You do not mind becoming submerged in the flood of information that’s coming in your prospects. When you look through your pile of snail mail, what exactly are you going to pull out and examine? How about a handwritten envelope? The same principle makes a printed business card evident in the tidal wave of e-info your prospects deal with daily.

Let’s acknowledge it : Printed business cards usually do kill trees. So, let’s be sure those green miracles do not perish in vain. Here are suggestions for making your printed business cards an effective advertising tool:

Pick paper. Decide on a paper inventory that’s inviting to touch base. Perhaps somewhat thicker than the average card. Not too much feel to the outside, but maybe not absolutely smooth. And make sure that the colour of your paper inventory won’t change the colours of what is printed on it, whether that’s a full-color photograph, or your business’s logo. No mustard-yellow paper to your bright red logo, as an example. (I speak from bitter experience.)

Use either side. This helps because we all have so many pieces of contact information now. Employing either side gives you more space to spell out custom URLs and social media links.

Change the dimensions. Because your card probably doesn’t have to match in a Rolodex anymore, is it a different dimension? How about a bigger card that folds down to the conventional 2 x 3.5 size?

Change the shape. Rectangles are not required. Can your printing vendor change the shape, even marginally, without raising the price by far? Ask about rounding the corners (also referred to as radius corners), or using an existing die from a previous project.

Print fewer cards at a time. Contact information and job titles vary quickly. Print in smaller amounts at a time to stay flexible. If your card has to incorporate a fancy, pricey touch (such as a custom die-cut, embossing or foil-stamping), then see whether it’s possible to print “cubes” with areas left blank, so that the cubes can be put back on the media and overprinted with that new information in smaller batches when the time comes. Printing fewer also gives you more flexibility to try including more or different information in your card. As an example, you could try adding a QR code into your card, print 50-100, and determine how people respond.

Have more than one card.
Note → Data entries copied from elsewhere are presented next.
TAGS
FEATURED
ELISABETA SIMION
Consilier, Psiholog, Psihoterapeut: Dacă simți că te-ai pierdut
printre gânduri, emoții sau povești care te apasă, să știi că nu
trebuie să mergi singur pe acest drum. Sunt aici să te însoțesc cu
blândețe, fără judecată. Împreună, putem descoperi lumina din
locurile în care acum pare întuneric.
Who says you can’t have two (or more) different variations of your cards? Try out a version with more contact info, or distinct types of contact information. Perhaps a version that emphasizes among your company’s abilities more than the rest.

Consider an un-card. I’ve seen fortune cookies, army “dog tags”, oversized film tickets, wooden clothespins, playing cards, guitar picks and beverage coasters used as the foundation for outstanding cards. For inspiration, accumulate examples of cards that you like before you re-design or reprint your next batch of cards.
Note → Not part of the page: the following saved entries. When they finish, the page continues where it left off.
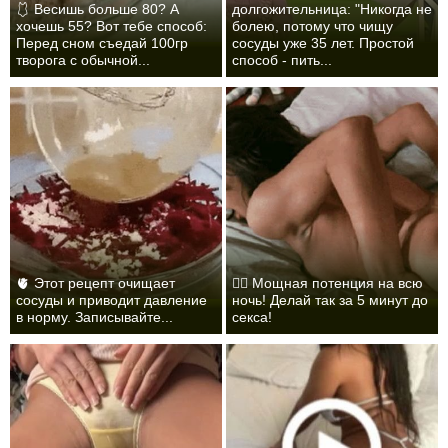
🩱 Весишь больше 80? А
долгожительница: "Никогда не
хочешь 55? Вот тебе способ:
болею, потому что чищу
Перед сном съедай 100гр
сосуды уже 35 лет. Простой
творога с обычной...
способ - пить...
🫀 Этот рецепт очищает
❤️‍🔥 Мощная потенция на всю
сосуды и приводит давление
ночь! Делай так за 5 минут до
в норму. Записывайте...
секса!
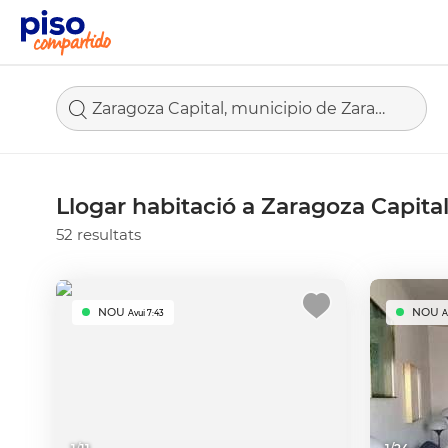
Zaragoza Capital, municipio de Zaragoza
Llogar habitació a Zaragoza Capita
52 resultats
NOU
NOU
Avui 7:43
A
Together With Your Business Cards Well

Now that you have got a fresh batch of cards you are proud to hand out, Here Is a refresher on using these well:

Stash Celtics anyplace. In numerous places: briefcase, pockets, glove box. In every one of these areas, save the cards in some type of case that’s a little different. It can be a conversation-starter.
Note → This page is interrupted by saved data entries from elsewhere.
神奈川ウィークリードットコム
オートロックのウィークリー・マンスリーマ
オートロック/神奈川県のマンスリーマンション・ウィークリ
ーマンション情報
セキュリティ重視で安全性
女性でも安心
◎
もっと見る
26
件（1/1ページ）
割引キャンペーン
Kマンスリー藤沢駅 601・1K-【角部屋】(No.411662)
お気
Use them in the ideal moment. Try to get out of the habit of thrusting a card at your contact too early in your initial conversation. Build rapport by finding things in common first, then swap cards just before you part ways.

Ask for (and give) seconds. When you’re buying cards, request your new contact for two of his/her cards. Look for opportunities to pass that extra card to another contact that might need your new contact’s services. Similarly, offer two of your cards.

Make notes, subtly. Most of us need a memory-jog at the time we sit down to actually do something with business cards we’ve received. The moment possible do it politely, write a few notes about your new contact on the back or at the margins of this card you just received from him/her. But avoid writing on a person’s business card in front of them. This can make you look forgetful, or make that person feel as though you are defacing what he/she just closely handed to you personally.